American baseball player (born 1951)

Delancey Lafayette Currence (born December 3, 1951) is a former professional baseball pitcher. He played in Major League Baseball for the Milwaukee Brewers during the 1975 season.

Currence pitched for Emmett Scott High School in Rock Hill and was signed as a free agent in 1970 by the Pittsburgh Pirates. In 1973, he was traded to the Milwaukee Brewers for Greg Erardi, and he pitched in the Class A Midwest League's 1974 All-Star Game representing the Danville Warriors, a Brewers affiliate. That season, he led the Midwest League in strikeouts, fanning 184 batters in 191 innings, and racked up a 15–6 record with an ERA of 2.73.

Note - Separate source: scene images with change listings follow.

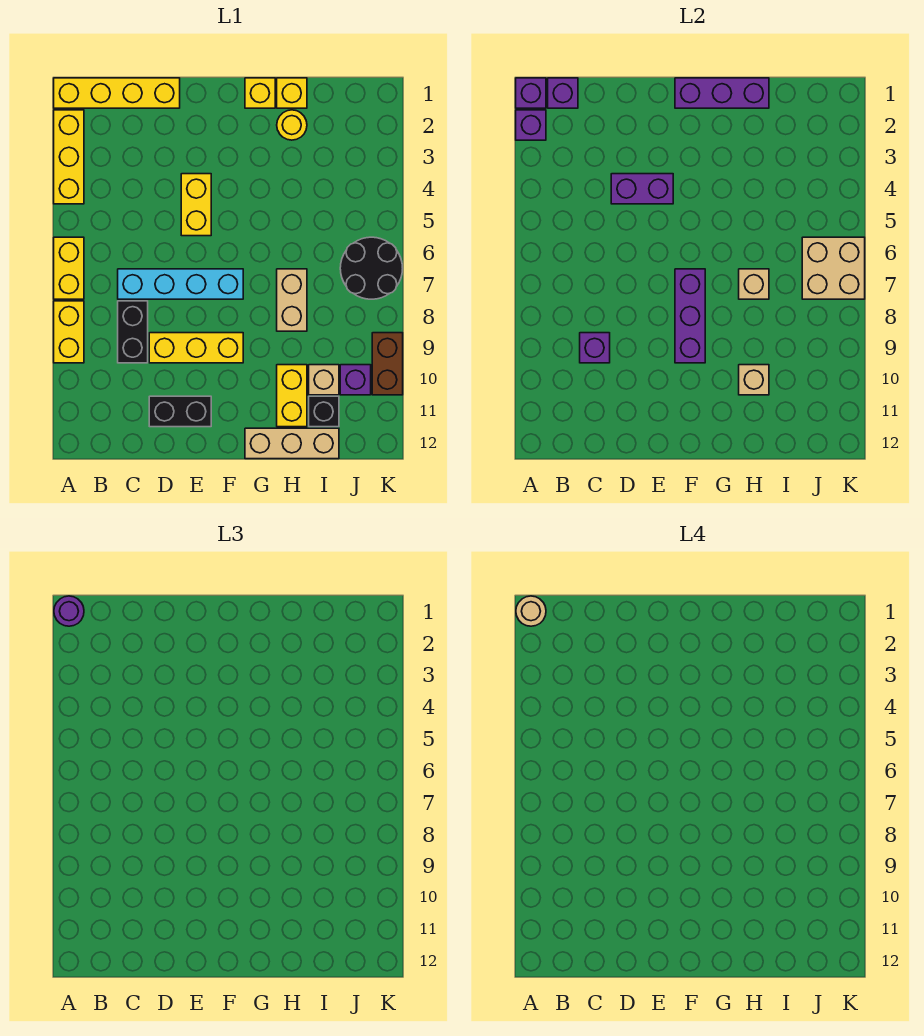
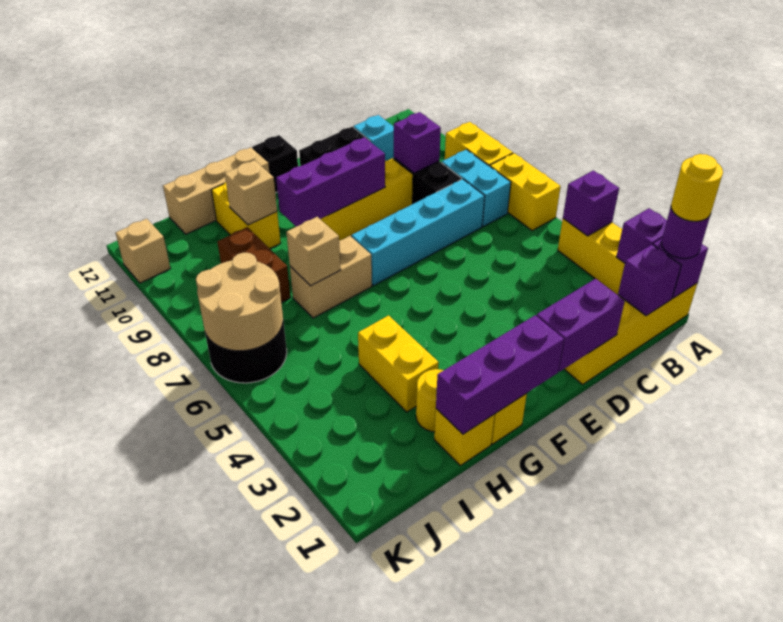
tan round brick A1 level 4 -> yellow round brick A1 level 4
none -> cyan brick B7:B8 level 1
none -> cyan brick C11 level 1
purple brick D4:E4 level 2 -> purple brick D1:E1 level 2
yellow brick E4:E5 level 1 -> yellow brick H3:H4 level 1
purple brick F7:F9 level 2 -> purple brick E9:G9 level 2
tan brick H7:H8 level 1 -> tan brick G7:H7 level 1
tan brick I10 level 1 -> tan brick K11 level 1
black brick I11 level 1 -> black brick F12 level 1
tan brick J6:K7 level 2 -> tan round brick J6:K7 level 2
purple brick J10 level 1 -> purple brick A4 level 2
brown brick K9:K10 level 1 -> brown brick I8:I9 level 1

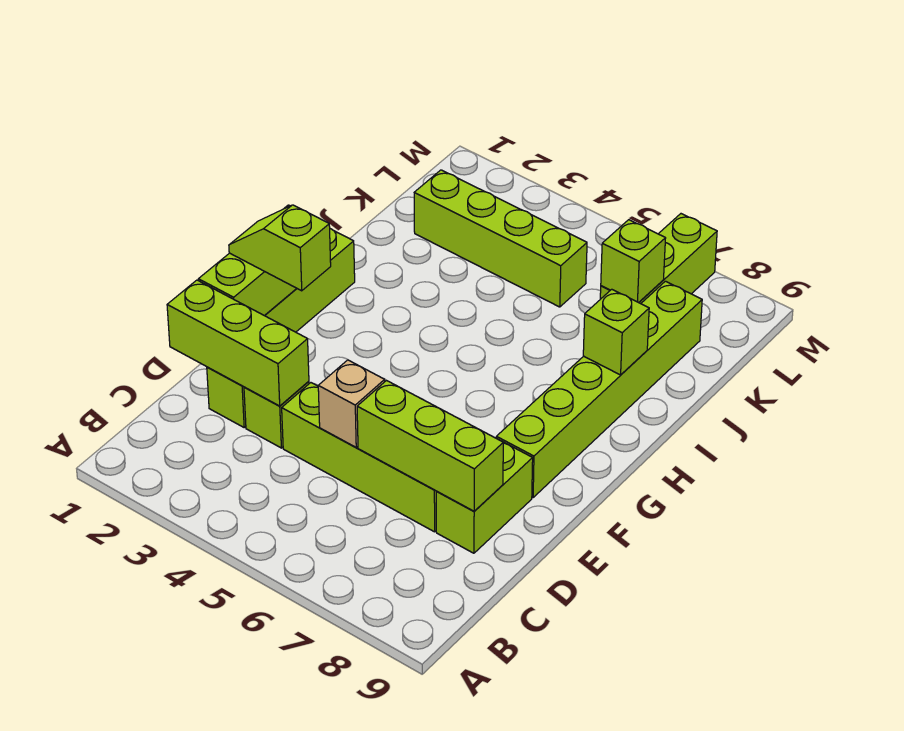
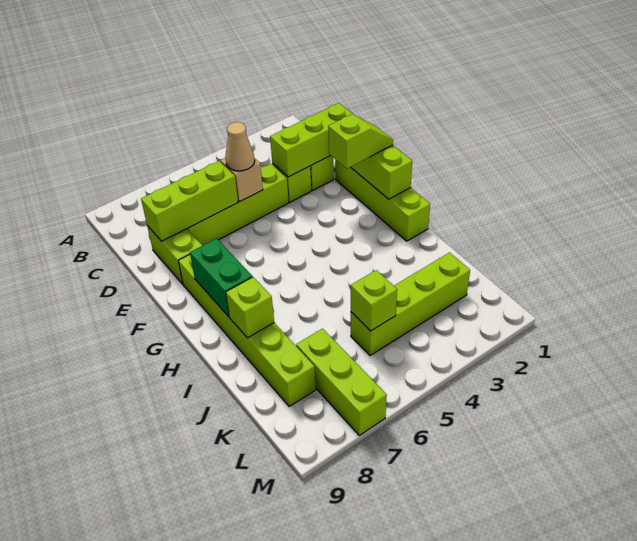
none -> tan cone D5 level 3
none -> green brick G8:H8 level 2
lime brick K7 level 2 -> lime brick K5 level 2

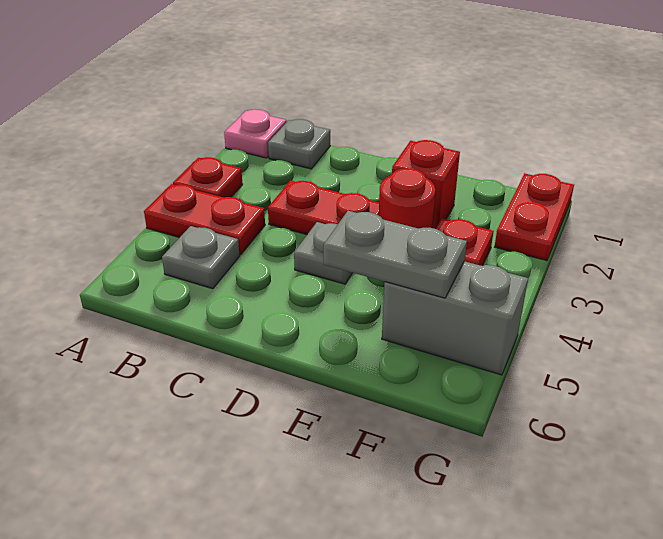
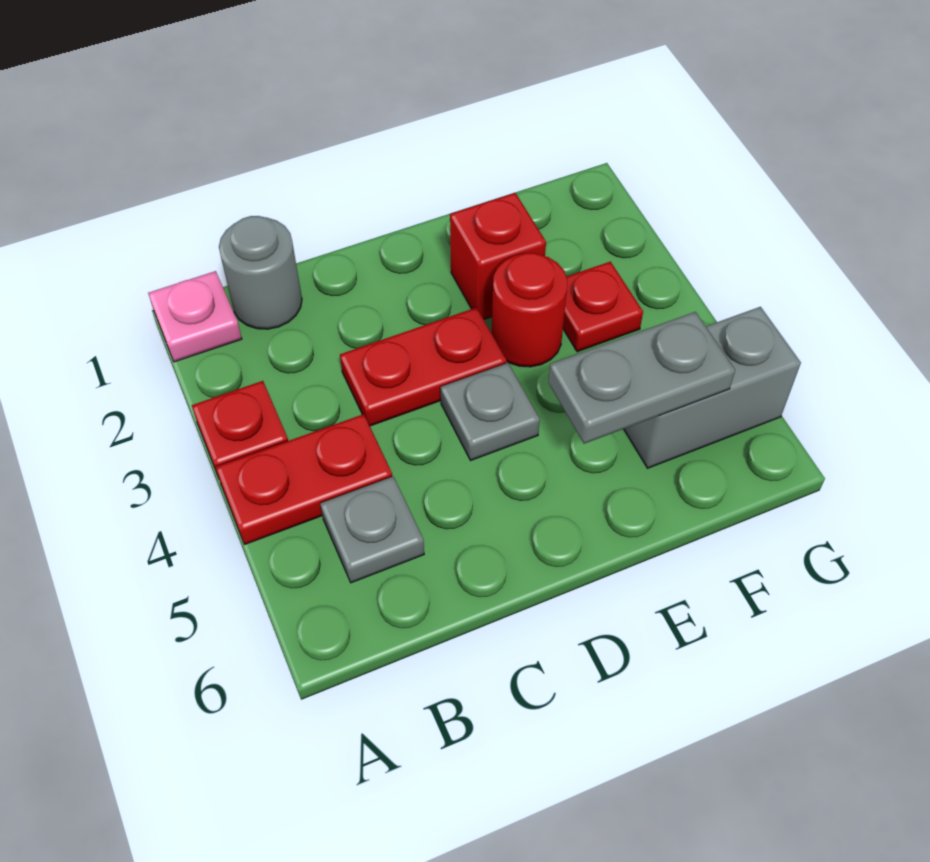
grey plate B1 level 1 -> grey round brick B1 level 1
red plate G1:G2 level 1 -> none

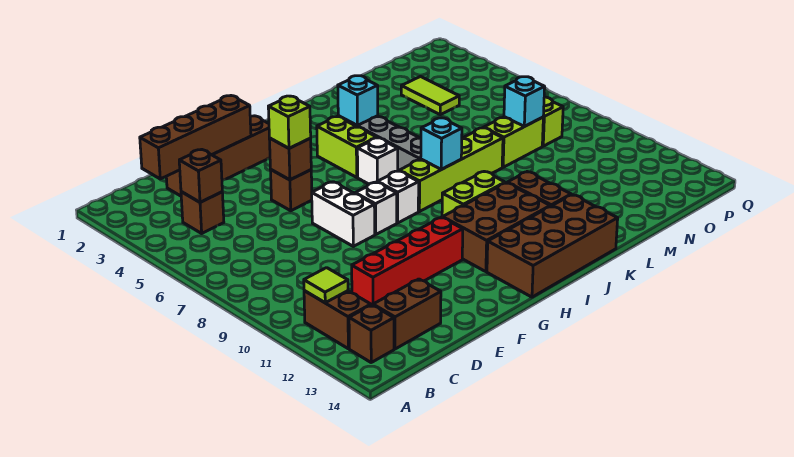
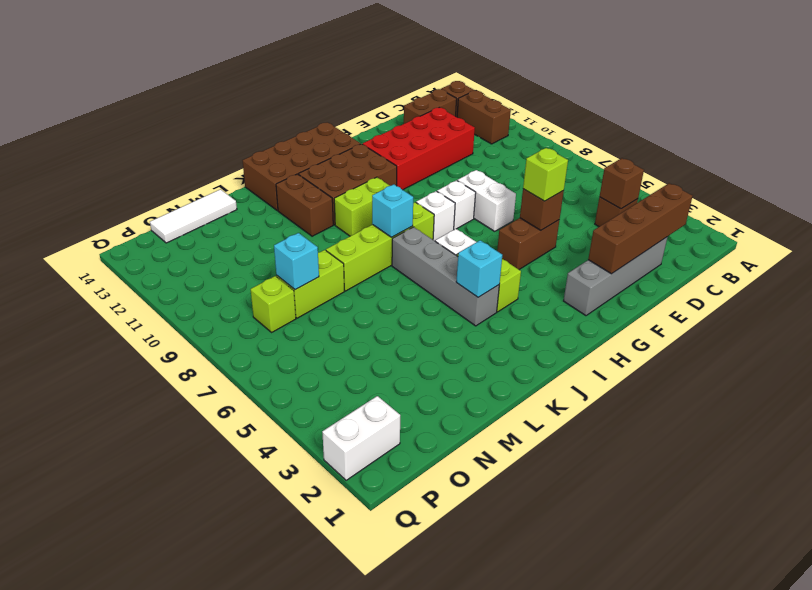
lime tile B11 level 2 -> none
brown brick D2:G2 level 1 -> grey brick D2:G2 level 1
red brick D11:G11 level 1 -> red brick D11:G12 level 1
brown brick F5 level 1 -> brown brick F5:G5 level 1
none -> white tile M14:O14 level 1
lime tile N3:N4 level 1 -> none
none -> white brick P2:Q2 level 1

Currence pitched at the Major League level with the Brewers in 1975 in eight games, making one start, wearing #20. He was called up from the Brewers' AA level Eastern League team, the Thetford Mines Miners in Thetford Mines, Quebec when pitcher Ed Sprague, Sr. was put on the 60-day disabled list in July 1975. Currence started the next season with the Spokane Indians, the Brewers' AAA farm club in the Pacific Coast League, and split time that season between Spokane and the Berkshire Brewers, the new Brewers' AA Eastern League farm team. His career in organized baseball ended with 4 games at the AA level in the Eastern League with the Holyoke Millers (the third Brewers-affiliated AA Eastern League location in three years) in 1977. The Brewers released him after he was diagnosed with tendonitis in his pitching arm. He attempted to keep in shape by playing amateur baseball in Rock Hill but was unable to return to professional baseball.

Currence was named to the York County (South Carolina) Sports Hall of Fame in 2011.